One way to add tension to a draft is to experiment with contrasting impulses. In this class, we will study poems that use juxtaposition to draw unexpected parallels, complicate relationships and power dynamics, expand a poem’s lyric universe, and hold space for paradox and contradictions. We’ll consider poems by Robert Wood Lynn, Brigit Pegeen Kelly, Kazim Ali, and Arthur Sze, to name a few. You will also be invited to get a start on a poem that places two unlikely subjects side by side, just as Robert Wood Lynn does in his series “Elegies for Fire and Oxycodone.”

In a manifesto posted on the Poetry Foundation’s website, poet Mark Nowak declared that “documentary poetics needs to participate not only in the social field of contemporary Poetry but—as has been its historical trajectory—in the larger social movements of the day.” We’ll explore excerpts from four collections of poetry that can be considered as participating in social justice movements while also remaining both local and personal. Additionally, these works utilize photographs, visual manipulation, and textual manipulation to confront and subvert meaning, thus challenging the normally understood relationship between what is “documentary” and what is “journalistic.” Through our conversations in class we will explore the relationship between social justice issues and how they are represented on the page. We will consider how work by Claudia Rankine, Phil Metres, Don Mee Choi, and Monica Ong fit, alter, or defy the relationships of text, image, and social position.

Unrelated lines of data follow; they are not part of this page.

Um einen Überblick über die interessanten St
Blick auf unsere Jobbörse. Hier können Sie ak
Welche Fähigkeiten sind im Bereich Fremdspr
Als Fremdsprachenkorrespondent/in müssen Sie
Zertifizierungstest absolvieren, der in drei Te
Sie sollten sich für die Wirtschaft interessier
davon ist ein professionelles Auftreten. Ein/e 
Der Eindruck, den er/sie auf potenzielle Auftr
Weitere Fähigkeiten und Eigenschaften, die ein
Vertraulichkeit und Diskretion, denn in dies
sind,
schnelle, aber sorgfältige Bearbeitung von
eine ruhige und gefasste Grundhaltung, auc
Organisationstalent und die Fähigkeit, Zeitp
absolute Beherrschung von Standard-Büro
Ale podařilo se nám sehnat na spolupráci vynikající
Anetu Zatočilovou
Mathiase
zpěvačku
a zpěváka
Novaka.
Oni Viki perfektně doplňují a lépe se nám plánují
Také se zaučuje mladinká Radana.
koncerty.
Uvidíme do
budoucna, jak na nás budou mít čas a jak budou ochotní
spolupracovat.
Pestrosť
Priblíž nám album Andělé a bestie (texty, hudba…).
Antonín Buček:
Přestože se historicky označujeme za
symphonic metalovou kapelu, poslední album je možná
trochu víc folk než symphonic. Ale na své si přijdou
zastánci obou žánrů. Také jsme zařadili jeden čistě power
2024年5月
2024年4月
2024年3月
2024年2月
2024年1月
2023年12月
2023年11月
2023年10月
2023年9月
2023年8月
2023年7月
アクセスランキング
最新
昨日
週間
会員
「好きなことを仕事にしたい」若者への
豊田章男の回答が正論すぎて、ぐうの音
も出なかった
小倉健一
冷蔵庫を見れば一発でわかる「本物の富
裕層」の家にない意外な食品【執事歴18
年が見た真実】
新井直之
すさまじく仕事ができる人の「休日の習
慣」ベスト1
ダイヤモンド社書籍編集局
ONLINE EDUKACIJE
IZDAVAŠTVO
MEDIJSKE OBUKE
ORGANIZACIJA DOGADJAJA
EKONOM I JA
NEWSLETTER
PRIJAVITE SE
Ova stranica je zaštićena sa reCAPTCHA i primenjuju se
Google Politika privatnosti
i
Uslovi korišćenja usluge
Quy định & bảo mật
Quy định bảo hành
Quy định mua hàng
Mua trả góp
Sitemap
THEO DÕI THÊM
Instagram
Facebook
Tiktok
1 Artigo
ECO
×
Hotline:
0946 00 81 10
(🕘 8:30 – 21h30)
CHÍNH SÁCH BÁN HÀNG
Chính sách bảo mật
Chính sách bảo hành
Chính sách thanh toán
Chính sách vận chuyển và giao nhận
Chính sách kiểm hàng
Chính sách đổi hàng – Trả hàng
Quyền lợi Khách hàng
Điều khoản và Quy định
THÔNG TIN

Whether it is an essay, novel, play or poem you are creating, at some point you will need to do some old-fashioned research. And whether it’s a new online database, 50-year-old book, 300- year-old manuscript, or 500-year-old map that you need, this workshop will help you find the resources that best inform your writing. Bring your research questions and, together, we will dig up the answers. This session will cover (1) what is available online through PLU’s library, (2) how to work in / with specialized collections, (3) how to get what you need from your own local library and archival resources, and (4) how to know when to stop researching and turn to writing.

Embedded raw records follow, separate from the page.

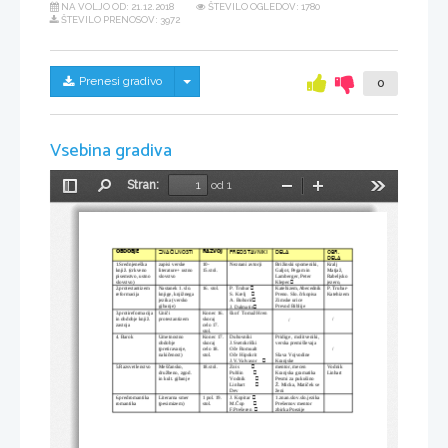
NA VOLJO OD:
21.12.2018
ŠTEVILO OGLEDOV: 1780
ŠTEVILO PRENOSOV: 3972
Skrij/prikaži meni
Prenesi gradivo
0
Vsebina gradiva
Stran:
od 1
Preklopi
Najdi
Pomanjšaj
Povečaj
Orodja
stransko
vrstico
OBDOBJE
RAZVOJ
ZNAČILNOSTI
PREDSTAVNIKI
DELA
OBR. 
DELA
1.Srednjeneška 
zapisi verske 
10-
Neznani avtorji
Brižinski spomeniki, 
Kralj 
knjiž. (crkveno 
literature+ ustno 
15.stol.
Galjot, Pegam in 
Matjaž, 
pisemstvo, ustno 
slovstvo
Lamberger, Peter 
Rabeljsko 

slovstvo)
Klepec
jezero, 

2.protestantizem 
Nastanek 1. slo. 
16. stol.   
P. Trubar 
Katehizem,Abecednik
P. Trubar- 

reformacija
knjige, knjižnega 
Preno. Slo. črkopisa
Katehizem
S. Krelj    

jezika (versko 
Zimske urice
A. Bohorič
gibanje)
Prevod Biblije

J. Dalmatin
3.protireformacija
Uniči 
Konec 16.
škof  Tomaž Hren
in obdobje knjiž. 
protestantizem
skoraj 
    /
          /     
zastoja
celo 17. 
stol.
4. Barok
Umetnostno 
Konec 17.
Duhovniki 
Pridige , molitveniki, 
obdobje 
skoraj 
J.Svetokriški
verska premišlevaja
(pretiravanje, 
celo 18. 
Oče Romualt
    /
nakičenost)
stol.
Oče Hipokrit
Slava Vojvodine 

J.V.Valvasor    
Kranjske

5.Razsvetlenstvo
Meščansko, 
18.stol.
Zois          
mentor, mecen
Vodnik

družbeno, zgod. 
Kranjska gramatika
Linhart
Puhlin        

in kult. gibanje
Pesmi za pukušino
Vodnik        
Ž. Micka, Matiček se 

Linhart        
ženi
Dev

6.predromantika
Literarna smer
1 pol. 19. 
J. Kopitar  
1.znan.slov.slo.jezika

romantika
(pesimizem)
stol.
Prešernov mentor
M.Čop       

zbirka Poezije
F.Prešeren  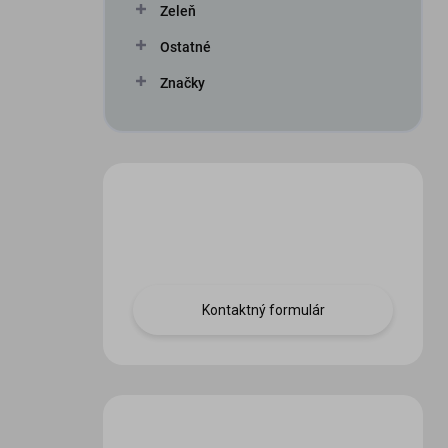
Zeleň
Ostatné
Značky
Máte otázku?
Obráťte sa na nás.
Kontaktný formulár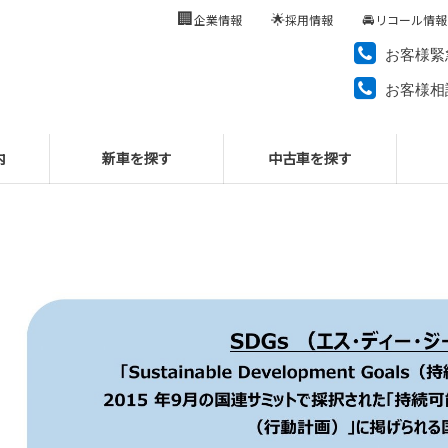
🏢
🌟
🚘
企業情報
採用情報
リコール情報
お客様緊
お客様相
内
新車を探す
中古車を探す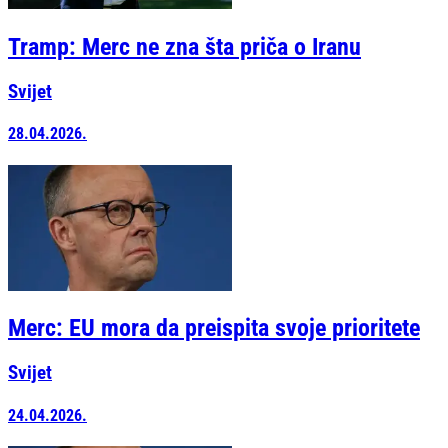
Tramp: Merc ne zna šta priča o Iranu
Svijet
28.04.2026.
Merc: EU mora da preispita svoje prioritete
Svijet
24.04.2026.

Although characters exist in our imaginations, they still require sustenance. Food in fiction can serve a functional purpose: it can boost realism, nurture the body, and advance plot by giving characters excuses to meet. The purpose of food can also be metaphorical: it can forge robust character bonds, indicate emotion, and so much more. In this craft class, we will examine examples of stories and novel excerpts that intentionally use food to enhance characterization, further plot, instill realism, build relationships, cultivate imagery, and/or conjure meaning. Texts to be read prior to the class meetings include Bryan Washington’s “Visitor”; Deesha Philyaw’s “Peach Cobbler”; an excerpt from Elena Ferrante’s “Days of Distraction”; Haruki Murakami’s “The Second Bakery Attack” and James Baldwin’s “Sonny’s Blues.” Collectively, these works highlight the possibilities for how food may symbolically function in our own writing. Among many things, food can viscerally conjure violence, tenderness, joy, magic, intimacy, culture, history and more. Along with considering the literal and figurative mechanics of food in these works, we will also discuss concrete techniques that we can use to elevate our own fiction via deliberate, sense-oriented food imagery.

How do we depict violence in writing? Should we? In this flash class, we’ll delve into the nuances of character development, pacing, and narrative tension among other aspects of craft to explore the intricacies of writing violence, both physical and emotional. We will also go beyond the technical aspects of writing and discuss the spectrum of violence and its various interpretations as well as the challenges, responsibilities, and ethics that come with tackling such intense subjects.